Data section:
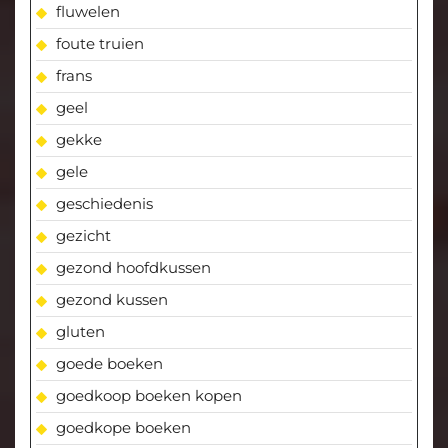
fluwelen
foute truien
frans
geel
gekke
gele
geschiedenis
gezicht
gezond hoofdkussen
gezond kussen
gluten
goede boeken
goedkoop boeken kopen
goedkope boeken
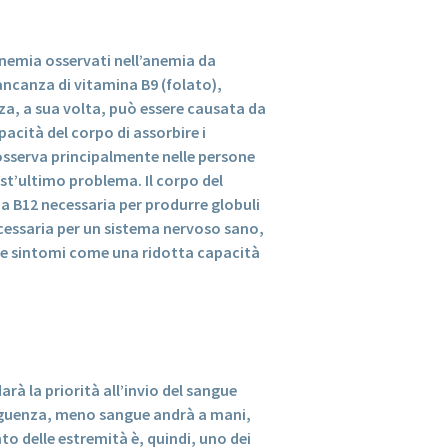
anemia osservati nell’anemia da
ncanza di vitamina B9 (folato),
za, a sua volta, può essere causata da
acità del corpo di assorbire i
 osserva principalmente nelle persone
est’ultimo problema. Il corpo del
a B12 necessaria per produrre globuli
ecessaria per un sistema nervoso sano,
re sintomi come una ridotta capacità
rà la priorità all’invio del sangue
nseguenza, meno sangue andrà a mani,
to delle estremità è, quindi, uno dei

Prompt: With "sangue" as the word to match, copy each line of the records that has it.

Task response:
rà la priorità all’invio del sangue
nseguenza, meno sangue andrà a mani,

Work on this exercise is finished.